ABOUT THIS TASK: Can you reproduce the rows below word for word, from the start of the rows through the line that contains "orgonaszörp az Emlékek Íze konyhájából", inclusive, leaving out the pictures?

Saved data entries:
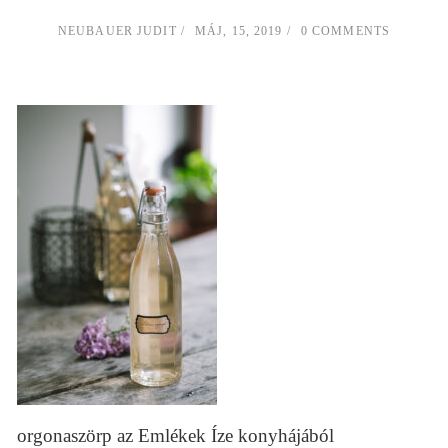
NEUBAUER JUDIT
MÁJ, 15, 2019
0 COMMENTS
orgonaszörp az Emlékek Íze konyhájából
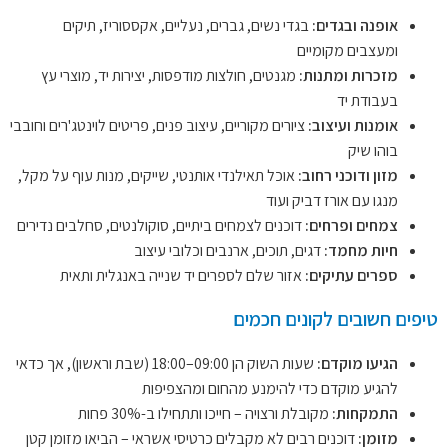
אופנה ובגדים:
בגדי נשים, גברים, נעליים, אקססוריז, תיקים
ומעצבים מקומיים
מזכרות ומתנות:
מגנטים, חולצות מודפסות, יצירות יד, מוצרי עץ
בעבודת יד
אומנות ועיצוב:
ציורים מקוריים, עיצוב פנים, פריטים לוינטג'רים וחובבי
בוהו שיק
מזון ודוכני רחוב:
אוכל תאילנדי אותנטי, שייקים, מנות עוף על מקל,
מנגו עם אורז דביק ועוד
צמחים ופרחים:
דוכנים לצמחים ביתיים, סוקולנטים, סחלבים נדירים
חיות מחמד:
דגים, תוכים, ארנבים וכלובי עיצוב
ספרים עתיקים:
אזור שלם לספרים יד שנייה באנגלית ותאית
טיפים חשובים לקונים חכמים
הגיעו מוקדם:
שעות השוק הן 09:00–18:00 (שבת וראשון), אך כדאי
להגיע מוקדם כדי להימנע מהחום ומהצפיפות
התמקחות:
מקובלת ורצויה – חייכו ותתחילו ב-30% פחות
מזומן:
דוכנים רבים לא מקבלים כרטיסי אשראי – הביאו מזומן קטן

ANSWER SPACE:
NEUBAUER JUDIT
MÁJ, 15, 2019
0 COMMENTS
orgonaszörp az Emlékek Íze konyhájából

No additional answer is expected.